Lastly, East Africa’s Kenya, Rwanda, Uganda and Tanzania look most alike Korea in the 1960s with literacy rates having surpassed 70% in the past decade. Like Korea at the time, they are all currently mostly agrarian economies, take in significant foreign aid, export very little, and are short of cheap electricity. However, industrialization is a common goal across region and while there have been missteps in building their power generation, each of the countries recognizes the importance of cheap electricity.

And what about the rest of the countries and the role of the internet in breaking down barriers? Without calling out individual names, the good news is nations can go from largely illiterate to literate in a matter of fifteen years as has been shown by Korea and building out an electrical grid takes years, not decades, and that’s to say nothing of solar in rural areas. Then there is the role of the internet economy, which many very bright investors argue could equal the physical economy. We think this is a bit of a stretch and is not as scalable as light manufacturing with regards to absorbing large amounts of labour, but the internet will undoubtably play a major role in absorbing, educating and enriching the lives of whole swathes of Africans.

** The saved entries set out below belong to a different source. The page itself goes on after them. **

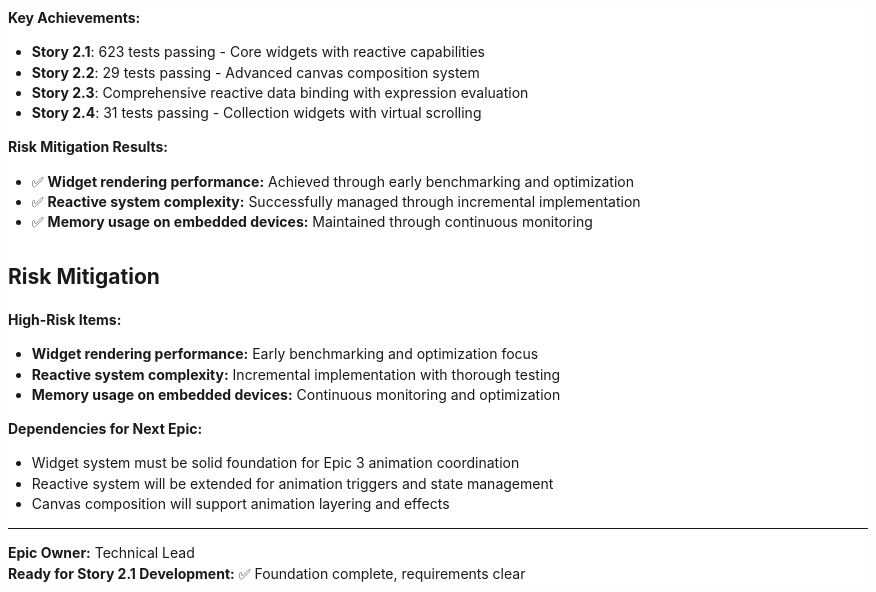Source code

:**Key Achievements:**
- **Story 2.1**: 623 tests passing - Core widgets with reactive capabilities
- **Story 2.2**: 29 tests passing - Advanced canvas composition system
- **Story 2.3**: Comprehensive reactive data binding with expression evaluation
- **Story 2.4**: 31 tests passing - Collection widgets with virtual scrolling

**Risk Mitigation Results:**
- ✅ **Widget rendering performance:** Achieved through early benchmarking and optimization
- ✅ **Reactive system complexity:** Successfully managed through incremental implementation
- ✅ **Memory usage on embedded devices:** Maintained through continuous monitoring

## Risk Mitigation

**High-Risk Items:**
- **Widget rendering performance:** Early benchmarking and optimization focus
- **Reactive system complexity:** Incremental implementation with thorough testing
- **Memory usage on embedded devices:** Continuous monitoring and optimization

**Dependencies for Next Epic:**
- Widget system must be solid foundation for Epic 3 animation coordination
- Reactive system will be extended for animation triggers and state management
- Canvas composition will support animation layering and effects

---

**Epic Owner:** Technical Lead  
**Ready for Story 2.1 Development:** ✅ Foundation complete, requirements clear 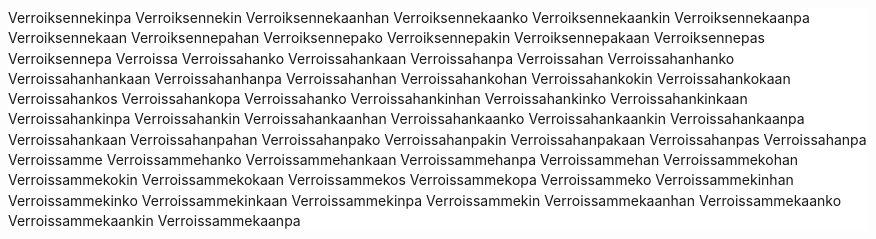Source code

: Verroiksennekinpa
Verroiksennekin
Verroiksennekaanhan
Verroiksennekaanko
Verroiksennekaankin
Verroiksennekaanpa
Verroiksennekaan
Verroiksennepahan
Verroiksennepako
Verroiksennepakin
Verroiksennepakaan
Verroiksennepas
Verroiksennepa
Verroissa
Verroissahanko
Verroissahankaan
Verroissahanpa
Verroissahan
Verroissahanhanko
Verroissahanhankaan
Verroissahanhanpa
Verroissahanhan
Verroissahankohan
Verroissahankokin
Verroissahankokaan
Verroissahankos
Verroissahankopa
Verroissahanko
Verroissahankinhan
Verroissahankinko
Verroissahankinkaan
Verroissahankinpa
Verroissahankin
Verroissahankaanhan
Verroissahankaanko
Verroissahankaankin
Verroissahankaanpa
Verroissahankaan
Verroissahanpahan
Verroissahanpako
Verroissahanpakin
Verroissahanpakaan
Verroissahanpas
Verroissahanpa
Verroissamme
Verroissammehanko
Verroissammehankaan
Verroissammehanpa
Verroissammehan
Verroissammekohan
Verroissammekokin
Verroissammekokaan
Verroissammekos
Verroissammekopa
Verroissammeko
Verroissammekinhan
Verroissammekinko
Verroissammekinkaan
Verroissammekinpa
Verroissammekin
Verroissammekaanhan
Verroissammekaanko
Verroissammekaankin
Verroissammekaanpa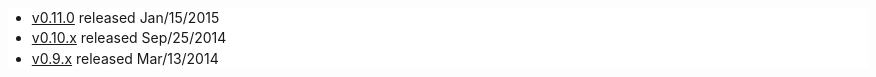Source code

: - [v0.11.0](https://github.com/privcypay/privcy/blob/master/doc/release-notes/privcy/release-notes-0.11.0.md) released Jan/15/2015
- [v0.10.x](https://github.com/privcypay/privcy/blob/master/doc/release-notes/privcy/release-notes-0.10.0.md) released Sep/25/2014
- [v0.9.x](https://github.com/privcypay/privcy/blob/master/doc/release-notes/privcy/release-notes-0.9.0.md) released Mar/13/2014

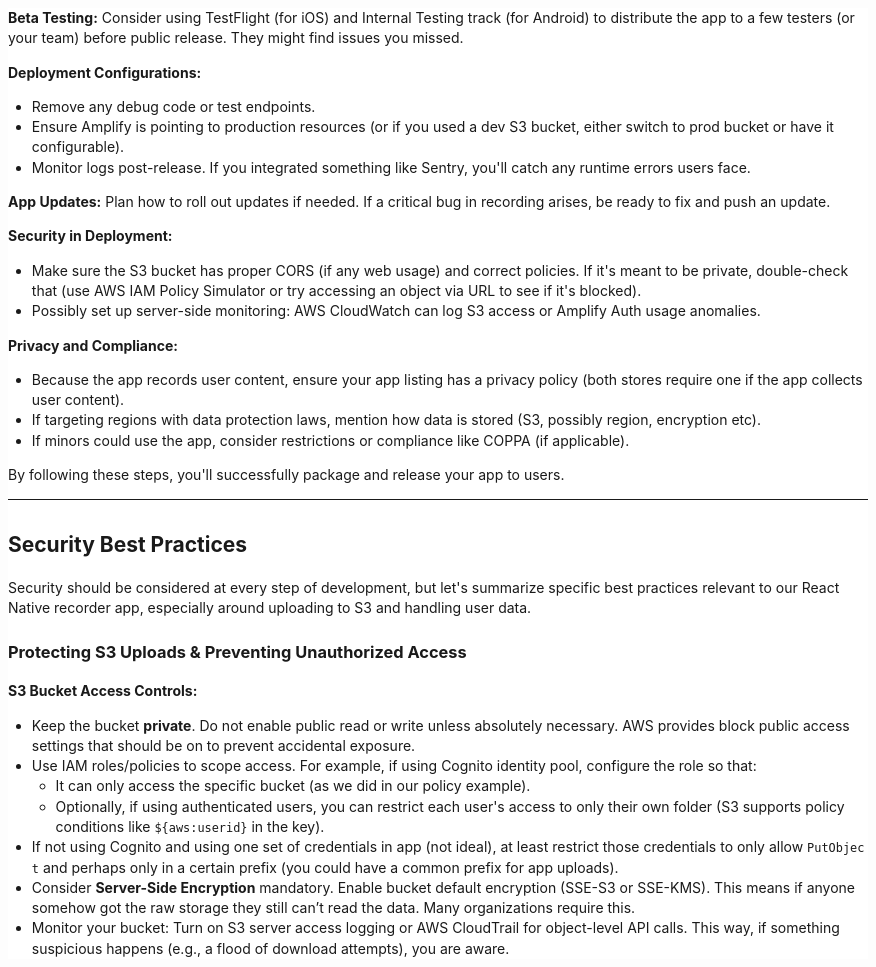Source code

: **Beta Testing:** Consider using TestFlight (for iOS) and Internal Testing track (for Android) to distribute the app to a few testers (or your team) before public release. They might find issues you missed.

**Deployment Configurations:**

- Remove any debug code or test endpoints.
- Ensure Amplify is pointing to production resources (or if you used a dev S3 bucket, either switch to prod bucket or have it configurable).
- Monitor logs post-release. If you integrated something like Sentry, you'll catch any runtime errors users face.

**App Updates:** Plan how to roll out updates if needed. If a critical bug in recording arises, be ready to fix and push an update.

**Security in Deployment:**

- Make sure the S3 bucket has proper CORS (if any web usage) and correct policies. If it's meant to be private, double-check that (use AWS IAM Policy Simulator or try accessing an object via URL to see if it's blocked).
- Possibly set up server-side monitoring: AWS CloudWatch can log S3 access or Amplify Auth usage anomalies.

**Privacy and Compliance:**

- Because the app records user content, ensure your app listing has a privacy policy (both stores require one if the app collects user content).
- If targeting regions with data protection laws, mention how data is stored (S3, possibly region, encryption etc).
- If minors could use the app, consider restrictions or compliance like COPPA (if applicable).

By following these steps, you'll successfully package and release your app to users.

---

## Security Best Practices

Security should be considered at every step of development, but let's summarize specific best practices relevant to our React Native recorder app, especially around uploading to S3 and handling user data.

### Protecting S3 Uploads & Preventing Unauthorized Access

**S3 Bucket Access Controls:**

- Keep the bucket **private**. Do not enable public read or write unless absolutely necessary. AWS provides block public access settings that should be on to prevent accidental exposure.
- Use IAM roles/policies to scope access. For example, if using Cognito identity pool, configure the role so that:
  - It can only access the specific bucket (as we did in our policy example).
  - Optionally, if using authenticated users, you can restrict each user's access to only their own folder (S3 supports policy conditions like `${aws:userid}` in the key).
- If not using Cognito and using one set of credentials in app (not ideal), at least restrict those credentials to only allow `PutObject` and perhaps only in a certain prefix (you could have a common prefix for app uploads).
- Consider **Server-Side Encryption** mandatory. Enable bucket default encryption (SSE-S3 or SSE-KMS). This means if anyone somehow got the raw storage they still can’t read the data. Many organizations require this.
- Monitor your bucket: Turn on S3 server access logging or AWS CloudTrail for object-level API calls. This way, if something suspicious happens (e.g., a flood of download attempts), you are aware.
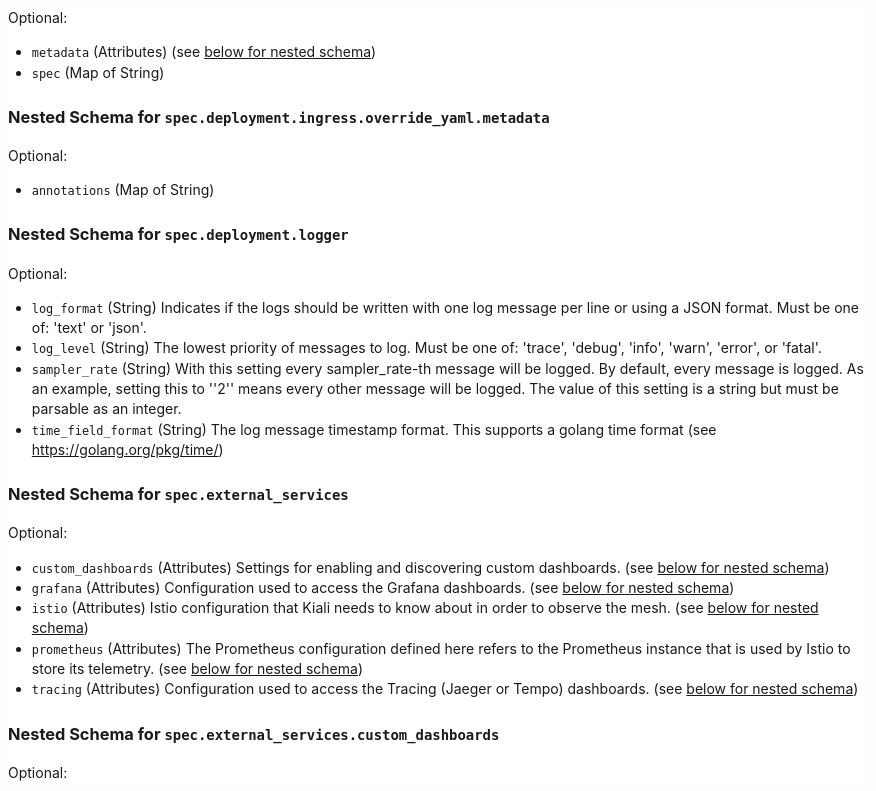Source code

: Optional:

- `metadata` (Attributes) (see [below for nested schema](#nestedatt--spec--deployment--ingress--override_yaml--metadata))
- `spec` (Map of String)

<a id="nestedatt--spec--deployment--ingress--override_yaml--metadata"></a>
### Nested Schema for `spec.deployment.ingress.override_yaml.metadata`

Optional:

- `annotations` (Map of String)




<a id="nestedatt--spec--deployment--logger"></a>
### Nested Schema for `spec.deployment.logger`

Optional:

- `log_format` (String) Indicates if the logs should be written with one log message per line or using a JSON format. Must be one of: 'text' or 'json'.
- `log_level` (String) The lowest priority of messages to log. Must be one of: 'trace', 'debug', 'info', 'warn', 'error', or 'fatal'.
- `sampler_rate` (String) With this setting every sampler_rate-th message will be logged. By default, every message is logged. As an example, setting this to ''2'' means every other message will be logged. The value of this setting is a string but must be parsable as an integer.
- `time_field_format` (String) The log message timestamp format. This supports a golang time format (see https://golang.org/pkg/time/)



<a id="nestedatt--spec--external_services"></a>
### Nested Schema for `spec.external_services`

Optional:

- `custom_dashboards` (Attributes) Settings for enabling and discovering custom dashboards. (see [below for nested schema](#nestedatt--spec--external_services--custom_dashboards))
- `grafana` (Attributes) Configuration used to access the Grafana dashboards. (see [below for nested schema](#nestedatt--spec--external_services--grafana))
- `istio` (Attributes) Istio configuration that Kiali needs to know about in order to observe the mesh. (see [below for nested schema](#nestedatt--spec--external_services--istio))
- `prometheus` (Attributes) The Prometheus configuration defined here refers to the Prometheus instance that is used by Istio to store its telemetry. (see [below for nested schema](#nestedatt--spec--external_services--prometheus))
- `tracing` (Attributes) Configuration used to access the Tracing (Jaeger or Tempo) dashboards. (see [below for nested schema](#nestedatt--spec--external_services--tracing))

<a id="nestedatt--spec--external_services--custom_dashboards"></a>
### Nested Schema for `spec.external_services.custom_dashboards`

Optional:
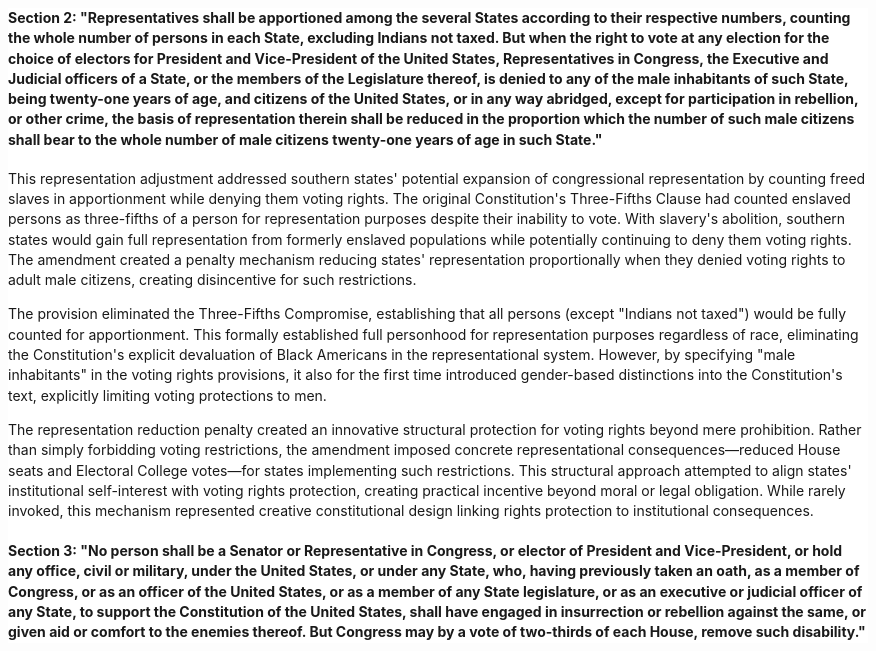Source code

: #### Section 2: "Representatives shall be apportioned among the several States according to their respective numbers, counting the whole number of persons in each State, excluding Indians not taxed. But when the right to vote at any election for the choice of electors for President and Vice-President of the United States, Representatives in Congress, the Executive and Judicial officers of a State, or the members of the Legislature thereof, is denied to any of the male inhabitants of such State, being twenty-one years of age, and citizens of the United States, or in any way abridged, except for participation in rebellion, or other crime, the basis of representation therein shall be reduced in the proportion which the number of such male citizens shall bear to the whole number of male citizens twenty-one years of age in such State."

This representation adjustment addressed southern states' potential expansion of congressional representation by counting freed slaves in apportionment while denying them voting rights. The original Constitution's Three-Fifths Clause had counted enslaved persons as three-fifths of a person for representation purposes despite their inability to vote. With slavery's abolition, southern states would gain full representation from formerly enslaved populations while potentially continuing to deny them voting rights. The amendment created a penalty mechanism reducing states' representation proportionally when they denied voting rights to adult male citizens, creating disincentive for such restrictions.

The provision eliminated the Three-Fifths Compromise, establishing that all persons (except "Indians not taxed") would be fully counted for apportionment. This formally established full personhood for representation purposes regardless of race, eliminating the Constitution's explicit devaluation of Black Americans in the representational system. However, by specifying "male inhabitants" in the voting rights provisions, it also for the first time introduced gender-based distinctions into the Constitution's text, explicitly limiting voting protections to men.

The representation reduction penalty created an innovative structural protection for voting rights beyond mere prohibition. Rather than simply forbidding voting restrictions, the amendment imposed concrete representational consequences—reduced House seats and Electoral College votes—for states implementing such restrictions. This structural approach attempted to align states' institutional self-interest with voting rights protection, creating practical incentive beyond moral or legal obligation. While rarely invoked, this mechanism represented creative constitutional design linking rights protection to institutional consequences.

#### Section 3: "No person shall be a Senator or Representative in Congress, or elector of President and Vice-President, or hold any office, civil or military, under the United States, or under any State, who, having previously taken an oath, as a member of Congress, or as an officer of the United States, or as a member of any State legislature, or as an executive or judicial officer of any State, to support the Constitution of the United States, shall have engaged in insurrection or rebellion against the same, or given aid or comfort to the enemies thereof. But Congress may by a vote of two-thirds of each House, remove such disability."
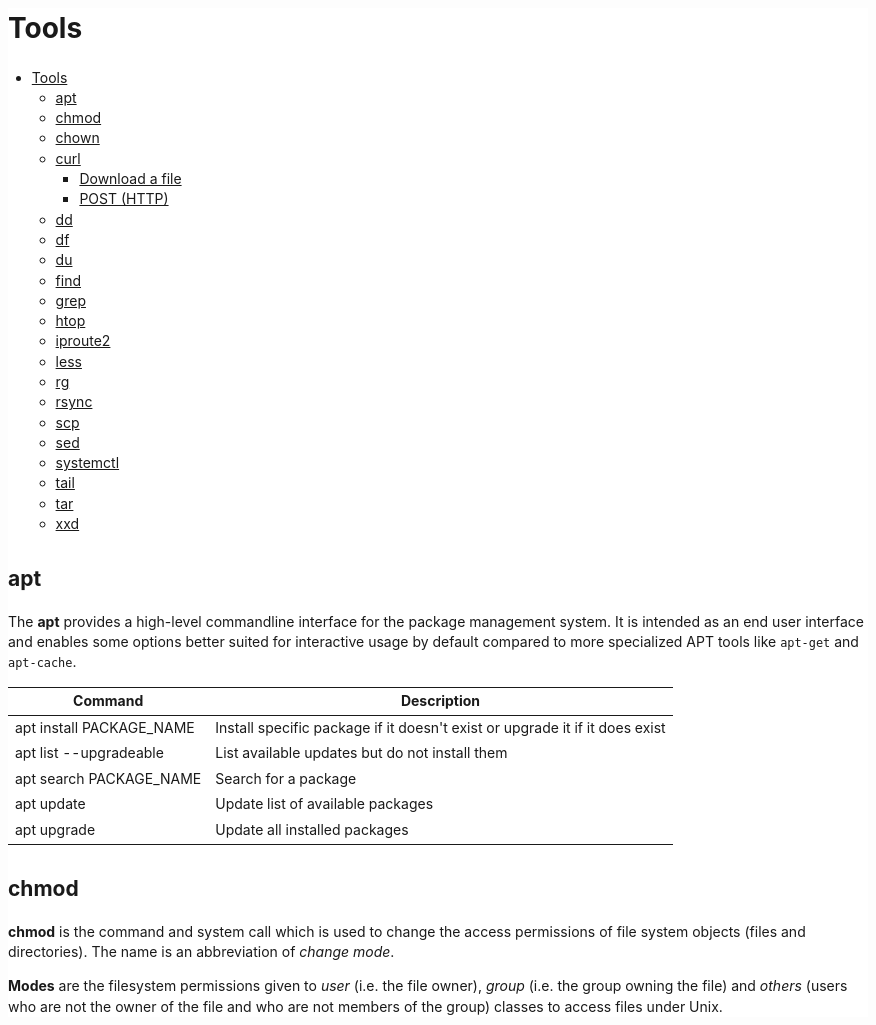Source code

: # Tools

- [Tools](#tools)
  - [apt](#apt)
  - [chmod](#chmod)
  - [chown](#chown)
  - [curl](#curl)
    - [Download a file](#download-a-file)
    - [POST (HTTP)](#post-http)
  - [dd](#dd)
  - [df](#df)
  - [du](#du)
  - [find](#find)
  - [grep](#grep)
  - [htop](#htop)
  - [iproute2](#iproute2)
  - [less](#less)
  - [rg](#rg)
  - [rsync](#rsync)
  - [scp](#scp)
  - [sed](#sed)
  - [systemctl](#systemctl)
  - [tail](#tail)
  - [tar](#tar)
  - [xxd](#xxd)

## apt

The **apt** provides a high-level commandline interface for the package management system. It is intended as an end user interface and enables some options better suited for interactive usage by default compared to more specialized APT tools like `apt-get` and `apt-cache`.

| Command                  | Description                                                                 |
| ------------------------ | --------------------------------------------------------------------------- |
| apt install PACKAGE_NAME | Install specific package if it doesn't exist or upgrade it if it does exist |
| apt list --upgradeable   | List available updates but do not install them                              |
| apt search PACKAGE_NAME  | Search for a package                                                        |
| apt update               | Update list of available packages                                           |
| apt upgrade              | Update all installed packages                                               |

## chmod

**chmod** is the command and system call which is used to change the access permissions of file system objects (files and directories). The name is an abbreviation of _change mode_.

**Modes** are the filesystem permissions given to _user_ (i.e. the file owner), _group_ (i.e. the group owning the file) and _others_ (users who are not the owner of the file and who are not members of the group) classes to access files under Unix.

THEY SAY A PICTURE IS WORTH A THOUSAND WORDS

Since 1960, all of the world’s developing markets that sustainably and dramatically improved GDP/capita did so via manufacturing exports and were located in Asia


[1]The role of education, electricity and fertility in economic development is a topic we have discussed in prior letters and are thankful for Charlie Robertson’s contribution in helping our understanding. His recently published book “The Time Traveling Economist” is a goldmine of supporting data and arguments. Thank you, Charlie.